- [Your instructions] Whenever a line below mentions the word "lines", that line should be copied.

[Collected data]
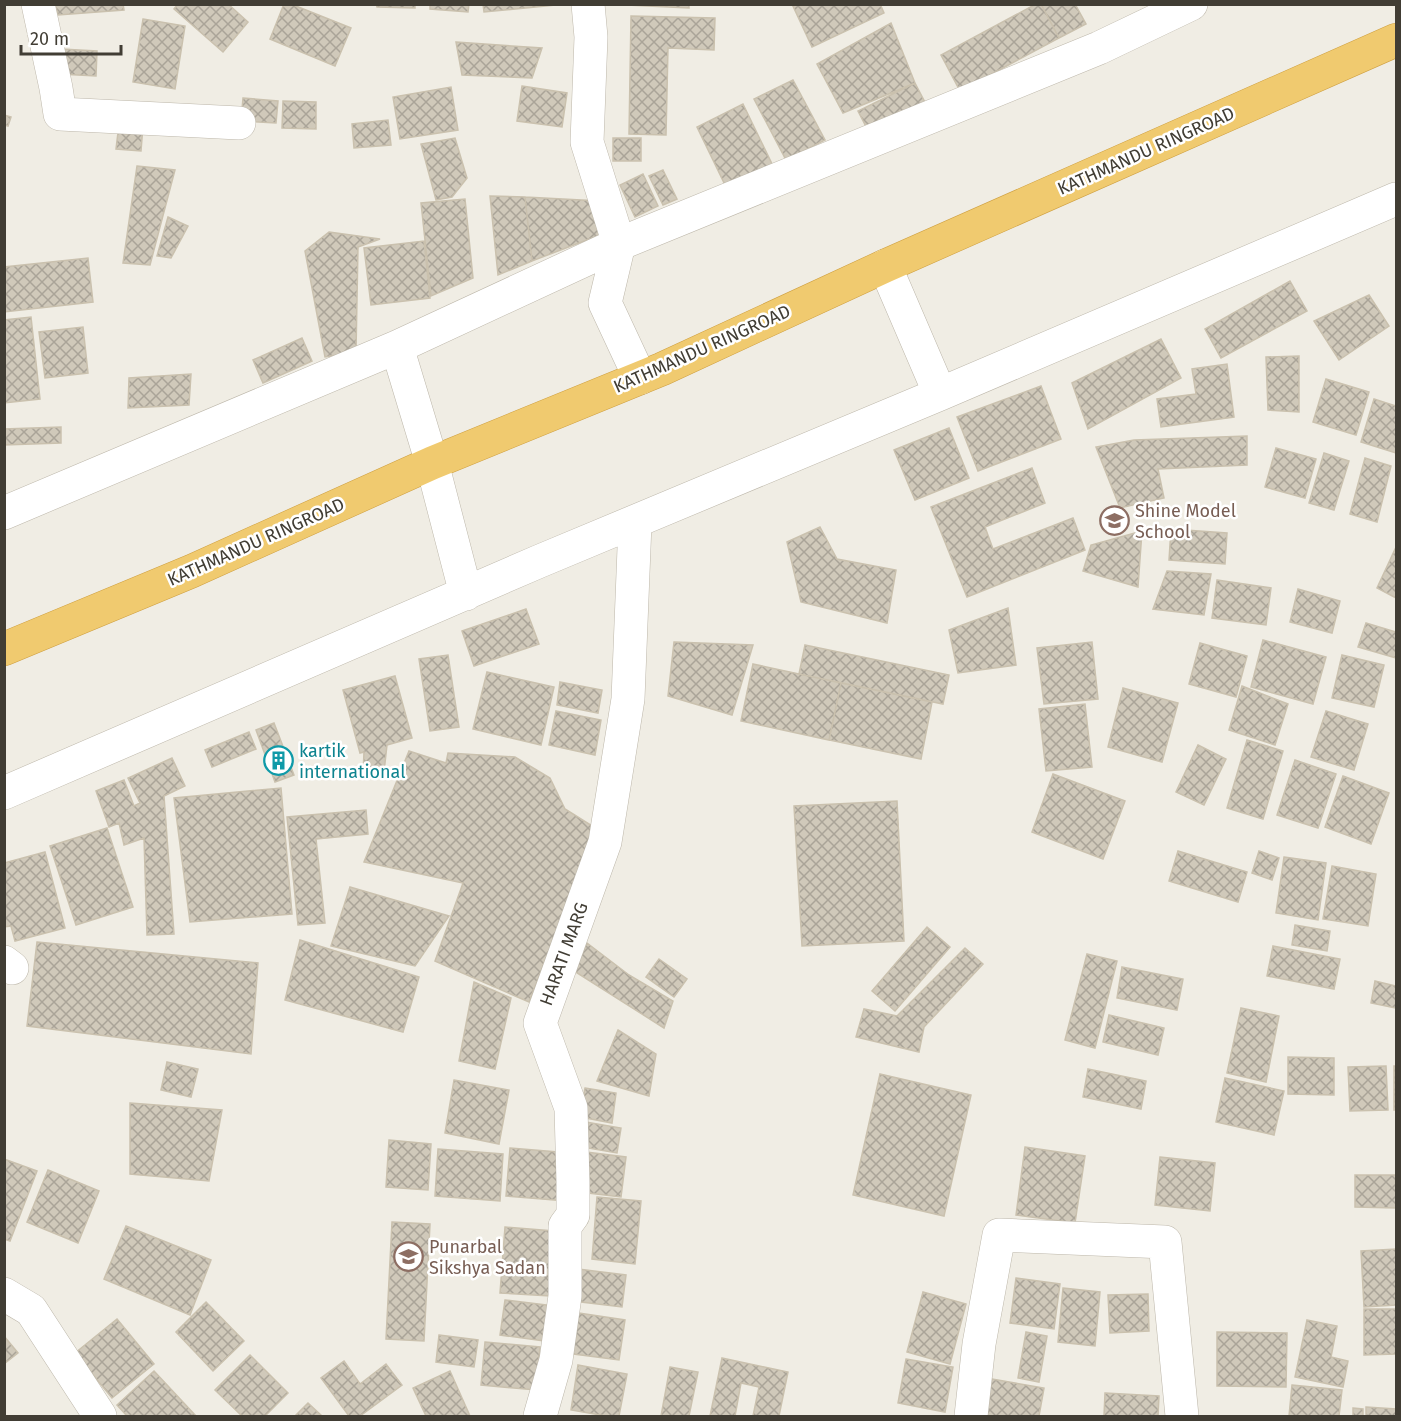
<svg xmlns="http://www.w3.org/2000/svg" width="1401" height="1421" viewBox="0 0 1401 1421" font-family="'Fira Sans',sans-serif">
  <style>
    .building { fill: url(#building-cross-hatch); stroke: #cac1ae; stroke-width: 1.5 }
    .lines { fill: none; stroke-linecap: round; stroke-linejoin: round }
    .minor-casing { stroke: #bdb7aa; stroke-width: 34 }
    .highway-casing { stroke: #ce9f40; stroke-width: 34 }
    .minor { stroke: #fff; stroke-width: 33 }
    .highway { stroke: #f0ca6f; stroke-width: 33 }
    .labels { text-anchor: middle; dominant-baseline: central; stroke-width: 5; stroke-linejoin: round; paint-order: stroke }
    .street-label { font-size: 18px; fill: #413d34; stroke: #fff }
    .education-label { font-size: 18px; fill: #785e54; stroke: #fff; text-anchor: start }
    .culture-label { font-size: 18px; fill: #0d838f; stroke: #fff; text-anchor: start }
  </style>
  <defs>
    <pattern id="building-cross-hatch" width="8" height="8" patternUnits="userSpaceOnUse" patternTransform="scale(1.5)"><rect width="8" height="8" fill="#d0c9ba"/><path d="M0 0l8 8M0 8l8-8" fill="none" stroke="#aaa498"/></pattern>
  </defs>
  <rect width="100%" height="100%" fill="#f0ede4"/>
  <path class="building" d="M55 4H123L124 10 58 15Z
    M178 4H228L248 22 223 52 174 9Z
    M284 4H291L351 28 335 66 270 39Z
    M376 4H415V8L377 7Z
    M430 4H469L468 12 430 9Z
    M483 4H555V5L484 12Z
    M627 4H689V8L627 5Z
    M792 4H880L884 13 812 47Z
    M1036 4H1041L1059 38 960 91 941 55Z
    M1041 4H1075L1086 24 1059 38Z
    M631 16 715 18 714 50 668 48 666 135 629 134Z
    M143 19 185 26 175 89 133 82Z
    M891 23 915 83 843 113 817 64Z
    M456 42 542 48 532 78 462 75Z
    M61 49 97 51 96 76 60 74Z
    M793 80 825 140 786 160 754 99Z
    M915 83 930 112 873 140 858 111Z
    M522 86 567 93 562 127 517 121Z
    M451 87 458 130 400 139 393 97Z
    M243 98 278 101 276 123 241 121Z
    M283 101 316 102V129L282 128Z
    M743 104 773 166 727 189 697 127Z
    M4 115 11 117 8 126 4 125Z
    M388 120 391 145 354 148 352 124Z
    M119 124 143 126 141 151 116 149Z
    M455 138 467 178 452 197 436 200 421 144Z
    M613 138H641V161H613Z
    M137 166 175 170 150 265 123 263Z
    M663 170 677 199 663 205 649 176Z
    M643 174 658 206 635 217 620 185Z
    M490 196 525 197 532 261 498 275Z
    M525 197 600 201 605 233 532 261Z
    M465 199 473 278 431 296 421 203Z
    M168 217 188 226 171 258 157 256Z
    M329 232 380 239 358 247 356 352 325 357 305 251Z
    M424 241 430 298 371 305 364 248Z
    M88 258 93 302 4 312V267Z
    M1290 281 1307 311 1221 358 1205 329Z
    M1369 295 1389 326 1339 360 1314 321Z
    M31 317 40 399 4 403V320Z
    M83 327 88 373 45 378 39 332Z
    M302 338 312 361 263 383 253 360Z
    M1161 339 1181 378 1088 429 1072 383Z
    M1299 356V412L1268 410 1266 357Z
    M1227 364 1234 417 1161 427 1157 399 1196 394 1192 369Z
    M191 374 189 405 128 408 129 378Z
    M1326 379 1369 392 1356 435 1313 422Z
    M1041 386 1061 439 978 471 957 417Z
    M1374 399 1396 406V453L1361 442Z
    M61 427V443L4 445V429Z
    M949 428 969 478 915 500 894 450Z
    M1247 436V465L1158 469 1164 498 1120 508 1096 447 1134 440Z
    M1276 448 1316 459 1305 498 1265 487Z
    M1324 453 1349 461 1334 510 1309 503Z
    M1365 458 1391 466 1377 522 1350 514Z
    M1032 468 1045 503 985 527 993 549 1073 518 1085 550 967 597 931 507Z
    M820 527 837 559 896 570 887 623 801 602 787 542Z
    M1171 529 1227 533 1225 564 1169 560Z
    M1142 531 1138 587 1083 571 1091 545Z
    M1396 547V598L1377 588Z
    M1167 571 1211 574 1204 615 1153 609Z
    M1217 580 1271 588 1266 625 1212 618Z
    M1298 589 1340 601 1332 633 1290 622Z
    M1008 608 1016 665 958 673 949 630Z
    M526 609 539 644 474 666 462 631Z
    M1366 623 1396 632V658L1358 647Z
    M1263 640 1326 657 1313 704 1251 687Z
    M674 642 753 645 732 715 668 696Z
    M1092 642 1098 699 1044 704 1037 648Z
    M1200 643 1247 656 1236 697 1189 684Z
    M805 645 949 675 943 704 799 674Z
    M448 655 459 727 430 731 419 659Z
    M1342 655 1384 665 1374 707 1332 698Z
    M753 664 841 683 829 740 741 721Z
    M487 672 554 687 541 745 473 729Z
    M395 676 412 738 387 745 384 772 363 774 364 752 360 753 343 690Z
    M560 682 602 690 598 713 557 705Z
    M841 683 932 702 921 759 829 740Z
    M1242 686 1288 704 1275 745 1229 730Z
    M1123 688 1178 703 1162 762 1108 747Z
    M1085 704 1092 767 1046 771 1039 709Z
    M556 711 601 720 595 755 549 745Z
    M1326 711 1368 724 1354 770 1311 757Z
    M274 723 294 775 275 782 256 730Z
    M249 732 256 749 212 767 205 750Z
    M1247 740 1283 751 1263 819 1227 808Z
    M1198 745 1226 759 1204 805 1176 792Z
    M409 751 446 763 448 753 515 757 550 778 565 809 594 827 571 894 529 1002 435 961 463 883 364 862Z
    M172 758 185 786 164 796 174 934 147 935 144 838 124 845 119 823 109 827 96 791 124 780 134 806 140 803 128 778Z
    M1295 760 1336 774 1318 828 1277 815Z
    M1053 774 1125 801 1103 859 1032 832Z
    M1343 776 1389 793 1371 844 1325 827Z
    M281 788 292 914 190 922 174 798Z
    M897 801 904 941 802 946 794 806Z
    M366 810 368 834 316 839 325 923 298 925 287 817Z
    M107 828 133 907 76 925 50 846Z
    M1178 851 1247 872 1238 902 1169 881Z
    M1259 851 1279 858 1272 880 1252 873Z
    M45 852 65 928 15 941 11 926 4 927V863Z
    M1284 857 1326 863 1318 920 1276 913Z
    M1332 866 1376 874 1368 926 1323 919Z
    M350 887 449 916 415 966 331 946Z
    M1295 925 1330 931 1327 951 1292 945Z
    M927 927 950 947 895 1011 872 991Z
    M300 940 419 977 403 1032 285 1000Z
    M37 942 258 963 251 1054 27 1026Z
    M587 943 629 975 673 1001 664 1028 574 971Z
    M1273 946 1340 959 1334 989 1267 976Z
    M965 948 983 964 924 1027 919 1052 856 1037 864 1009 897 1016Z
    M1087 954 1117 961 1095 1048 1065 1040Z
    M659 959 687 979 674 997 646 977Z
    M1122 967 1183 979 1177 1010 1117 998Z
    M1375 981 1396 986V1008L1371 1003Z
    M474 982 511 998 495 1069 459 1061Z
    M1241 1008 1279 1016 1266 1082 1227 1073Z
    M1109 1015 1164 1028 1158 1055 1103 1042Z
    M618 1030 656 1054 649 1096 597 1081Z
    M1288 1057 1334 1058V1095L1288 1094Z
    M167 1062 198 1069 191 1097 161 1090Z
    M1386 1066 1388 1110 1350 1111 1348 1067Z
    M1394 1066H1396V1110H1394Z
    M1088 1069 1146 1081 1141 1109 1083 1097Z
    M880 1074 971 1095 944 1216 853 1195Z
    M1225 1078 1284 1091 1274 1135 1216 1122Z
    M454 1080 509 1090 499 1144 445 1133Z
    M585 1088 616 1093 612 1123 580 1117Z
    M130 1103 222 1110 209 1181 130 1174Z
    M580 1121 621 1128 617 1153 576 1146Z
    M389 1140 431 1144 428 1190 386 1187Z
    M1025 1147 1085 1156 1075 1223 1016 1215Z
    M510 1148 570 1153 566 1201 506 1196Z
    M438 1149 503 1154 500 1201 435 1196Z
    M586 1152 626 1157 621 1197 580 1192Z
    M1160 1157 1215 1163 1210 1211 1155 1205Z
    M4 1159 37 1171 10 1241 4 1239Z
    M48 1170 99 1191 78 1243 27 1222Z
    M1355 1175H1396V1208L1355 1207Z
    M597 1197 641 1201 635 1264 592 1259Z
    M392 1222 430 1224 424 1341 386 1339Z
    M126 1226 211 1260 190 1315 104 1279Z
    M505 1227 554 1231 550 1296 500 1293Z
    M1396 1249V1305L1364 1307 1361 1251Z
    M578 1269 626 1275 622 1307 573 1301Z
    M1016 1278 1060 1284 1054 1329 1010 1323Z
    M1063 1288 1100 1292 1095 1346 1058 1342Z
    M923 1292 966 1304 950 1364 907 1352Z
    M1148 1294 1149 1331 1110 1333 1108 1295Z
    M505 1300 554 1306 551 1342 500 1335Z
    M206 1302 244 1341 213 1371 176 1332Z
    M1364 1309H1396V1354L1364 1355Z
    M572 1312 625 1320 619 1360 566 1353Z
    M117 1319 154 1364 112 1398 75 1353Z
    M1307 1320 1337 1326 1331 1357 1348 1361 1343 1387 1295 1377Z
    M1026 1332 1047 1336 1039 1382 1018 1378Z
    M1217 1332 1287 1333 1286 1387 1217 1386Z
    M439 1335 478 1340 474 1367 436 1362Z
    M4 1336 18 1353 4 1364Z
    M485 1342 540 1347 536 1390 481 1385Z
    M250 1355 288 1393 265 1416H242L215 1390Z
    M722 1358 788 1372 779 1416H753L759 1387 741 1383 735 1416H710Z
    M906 1359 953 1367 945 1412 898 1403Z
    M344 1361 360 1384 386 1364 402 1385 360 1416H349L321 1378Z
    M578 1365 627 1374 619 1416H606L571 1410Z
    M670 1367 698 1372 689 1416H661Z
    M154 1371 196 1416H127L117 1405Z
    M450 1371 470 1416H426L413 1388Z
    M992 1379 1044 1388 1039 1416H986Z
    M1292 1385 1342 1390 1339 1416H1289Z
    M1105 1393 1159 1396 1158 1416H1104Z
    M308 1403 322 1416H295Z
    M1366 1407 1396 1409V1416H1366Z
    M1353 1408 1363 1409V1416H1353Z"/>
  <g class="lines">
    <defs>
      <path id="minor" d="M38 4 56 88 60 114 239 123
        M588 4 591 37 587 142 619 244 605 303 640 378
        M885 266 940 394
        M397 347 432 463 466 594
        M4 513 397 347 619 244 1099 48 1191 4
        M4 793 540 561 940 394 1396 199
        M4 962 12 968
        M4 1294 31 1310 100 1416
        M540 1416 556 1360 565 1296V1226L573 1215V1182L571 1108 540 1023 605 842 628 699 635 523
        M971 1416 979 1344 999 1235 1165 1242 1182 1416"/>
      <path id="highway" d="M4 649 192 571 432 463 662 369 885 266 1396 40"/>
    </defs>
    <use href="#minor" class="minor-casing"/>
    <use href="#highway" class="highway-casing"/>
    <use href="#minor" class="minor"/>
    <use href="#highway" class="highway"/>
  </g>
  <defs>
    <symbol id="school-ring" viewBox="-11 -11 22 22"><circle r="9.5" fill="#fff" stroke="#8d6e63" stroke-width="1.5"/><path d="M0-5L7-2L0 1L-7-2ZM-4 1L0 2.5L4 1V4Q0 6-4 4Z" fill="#8d6e63"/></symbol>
    <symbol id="building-ring" viewBox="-11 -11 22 22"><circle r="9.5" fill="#fff" stroke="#0f9aa8" stroke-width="1.5"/><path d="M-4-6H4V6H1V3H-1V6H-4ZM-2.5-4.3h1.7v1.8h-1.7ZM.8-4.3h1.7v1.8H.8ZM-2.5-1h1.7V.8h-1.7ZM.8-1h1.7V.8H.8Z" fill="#0f9aa8"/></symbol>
  </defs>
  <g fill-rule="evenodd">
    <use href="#school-ring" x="1098" y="504" width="33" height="33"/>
    <use href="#building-ring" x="262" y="744" width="33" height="33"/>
    <use href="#school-ring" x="392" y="1240" width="33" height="33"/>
  </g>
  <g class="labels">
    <g class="street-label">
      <text transform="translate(1146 151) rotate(-24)">KATHMANDU RINGROAD</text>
      <text transform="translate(702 349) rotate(-24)">KATHMANDU RINGROAD</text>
      <text transform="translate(256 542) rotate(-24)">KATHMANDU RINGROAD</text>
      <text transform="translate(564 954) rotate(-70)">HARATI MARG</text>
    </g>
    <g class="education-label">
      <text x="1135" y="511">Shine Model<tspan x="1135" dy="21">School</tspan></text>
      <text x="429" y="1247">Punarbal<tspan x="429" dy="21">Sikshya Sadan</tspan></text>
    </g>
    <g class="culture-label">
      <text x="299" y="751">kartik<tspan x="299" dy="21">international</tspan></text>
    </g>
  </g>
  <rect width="1401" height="1421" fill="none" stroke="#413d34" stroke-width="12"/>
  <path d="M21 45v9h100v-9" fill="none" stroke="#413d34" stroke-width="3"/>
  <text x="30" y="45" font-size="18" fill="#413d34" stroke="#ffffff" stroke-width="4.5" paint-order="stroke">20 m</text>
</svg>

- [Result]
    .lines { fill: none; stroke-linecap: round; stroke-linejoin: round }
  <g class="lines">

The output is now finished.